Now at this point, I'm going to bring down everything, everything is getting multiplied by 14. So 14 MnO4- plus so we're going to do 8 times 14 here. So when we do 8 times 14 here that's going to give us 112 H^{+} plus 70 electrons. The product sign would be 14 Mn^{2+} plus 56 H2O.

Go to the other half reaction. Everything is getting multiplied by 5. So 5 N2H4 + 30 H2O gives me 10 NO3- plus we're going to have here 80 H^{+} plus 70 electrons. Here we're going to combine the half reactions and cross out reaction intermediates. So remember, reaction intermediates are things that look the same one's a product and one's a reactant. Electrons are always reaction intermediates, and they must always completely cancel out. We have all 30 of these H2Os cancelling out with 30 from here, so that gives us 26 left. All 80 of these H^{+}s cancel out with 80 from here, which leaves us with 32. Now there's nothing else to cancel out, nothing else is a reaction intermediate. Bring down everything.

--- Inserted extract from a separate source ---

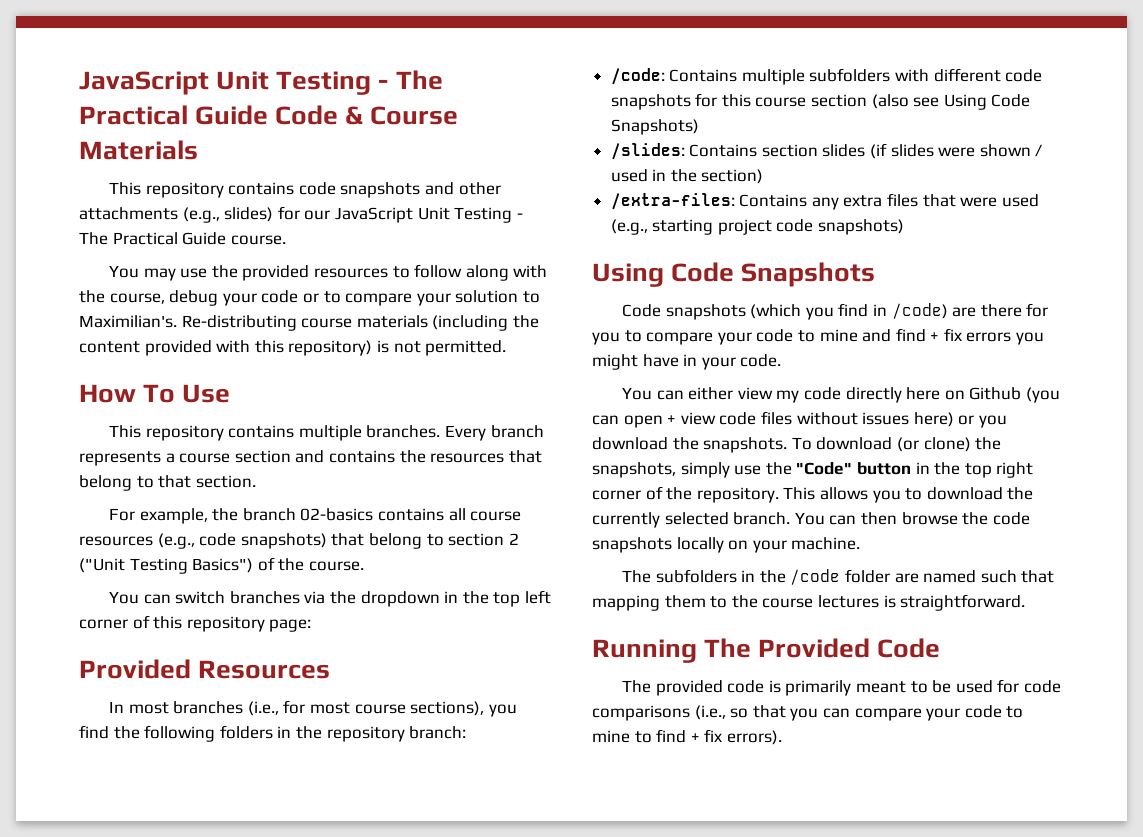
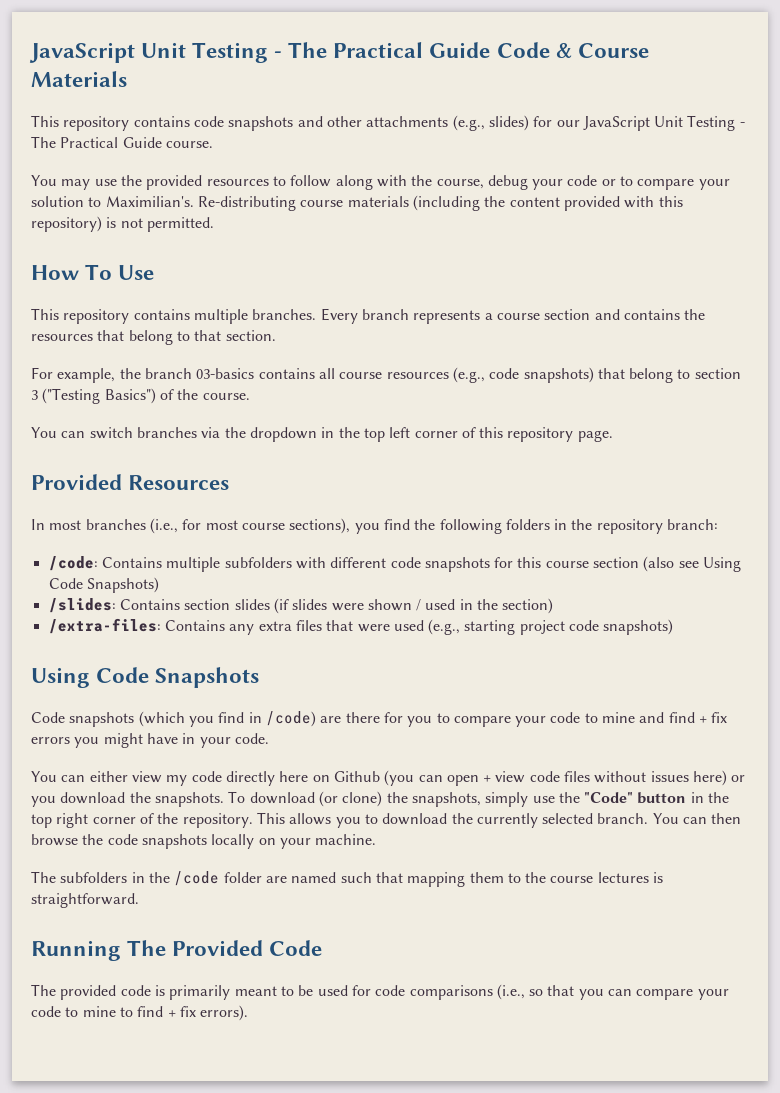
[300,508,374,521] 02-basics -> [196,368,255,379] 03-basics
[508,533,519,545] [79,558,188,574] 2 ("Unit Testing -> [31,388,101,404] 3 ("Testing
[269,619,312,632] page: -> [577,430,613,442] page.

So bring down all the reactants and you can see the process is pretty long. So 14Mn2+ + NO3- gives me 26 H2O. At this point, all we've done is balance it if it were in an acidic solution. Now with the basic solution, we do step 7, balance any remaining H^{+} by adding an equal amount of OH^{-} to both sides of the equation. When H^{+} and OH^{-} are on the same side, they combine together to form water. If water is on both sides of the equation, then treat them as reaction intermediates. Alright. So let's see what that means.

So we look and see how much H^{+} we have left. We have 32 left as reactants, So we're going to add 32 OH^{-} to this side, plus 32 OH^{-} to this side. Remember, when you have H^{+}OH^{-} together, they combine to give me water. So we're going to have 14 MnO4- plus 5 N_{2}H_{4} plus 32H_{2}O gives me 14 Mn^{2+} + 10 NO3- plus 26 waters plus 32 OH^{-}. Remember, we said if waters are on both sides treat them as reaction intermediates, that means that all 26 of these cancel out, and we have left here 6. So that means that my balanced equation in a basic solution would be this. Okay. And then just bring this 32 OH^{-} closer. So when we do that, this represents my balanced equation in a basic solution. So again, you can see it's pretty intense with the amount of steps, but as long as you can understand these steps and then use them, you can balance a redox reaction within any basic solution.